The Third Circuit on Wednesday flatly rejected the claim that the nonprofit’s religious freedom was substantially burdened by allowing the government to provide contraceptive coverage. “Far from ‘triggering’ the provision of contraceptive coverage to the appellees’ employees and students,” the court wrote, the government’s opt-out form “totally removes the appellees from providing those services.”

“[The opt-out form] does not entitle [the appellees] to control their employees’ relationships with other entities willing to provide health insurance coverage to which the employees are legally entitled,” the Third Circuit wrote.

Importantly, the Third Circuit’s opinion makes it clear that if plaintiffs are going to claim the accommodation burdens their religious beliefs, they must be able to show that burden is substantial in order to prevail.

“Substantial burden has been a real key issue in the accommodation cases,” Leila Abolfazli, senior counsel in the Health and Reproductive Rights Program at the National Women’s Law Center, told Rewire. “The other side has been arguing that the courts must just accept their conclusion that it is a substantial burden, and in each of these four decisions the circuit courts have pushed back and said, ‘No, that’s actually a legal decision of whether or not this is a substantial burden.’’

As the Third Circuit explained Wednesday, that “substantial burden” analysis is not, as conservatives claim, the same thing as judging the reasonableness of a plaintiffs’ religious beliefs.

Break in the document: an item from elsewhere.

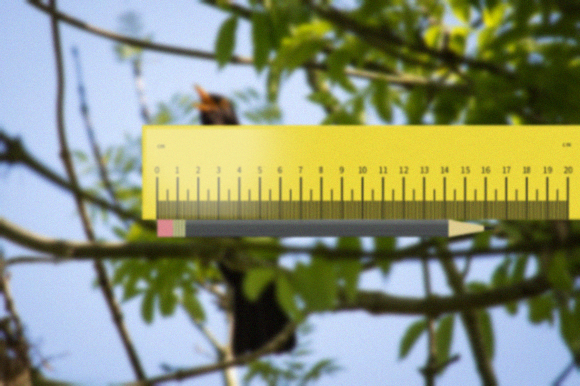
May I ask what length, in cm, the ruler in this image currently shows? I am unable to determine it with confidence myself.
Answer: 16.5 cm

“While the Supreme Court reinforced in Hobby Lobby that we should defer to the reasonableness of the appellees’ religious beliefs, this does not bar our objective evaluation of the nature of the claimed burden and the substantiality of that burden on the appellees’ religious exercise,” the court wrote. “This involves an assessment of how the regulatory measure actually works. Indeed, how else are we to decide whether the appellees’ religious exercise is substantially burdened?”

Last year during the frenzy of for-profit businesses challenging the contraception benefit, a trip to the Roberts Court was all but certain. This year, the path to the Supreme Court for nonprofit challengers is not quite as clear.

“The decisions that have come out so far have been pretty strong on their language rejecting these challenges,” Abolfazili said.

The unanimous decisions at the appellate level rejecting the accommodation challenges means that for now there’s no disagreement for the Supreme Court to settle. The consensus is the accommodation process substantially burdens nothing.

That could change as several other appellate challenges are pending, including the Tenth Circuit Court of Appeals, which is the federal circuit that gave the Roberts Court the Hobby Lobby case.

Another factor that could play into whether or when the accommodation goes before the Roberts Court is the fact that the government has proposed extending the accommodation to closely held for-profits in response to the Hobby Lobby decision. It is possible, Abolfazili explained, that the Court would want to wait until then to step in.

“It’s a question of if they’ll want to finally settle the land and make a final call about the accommodation.”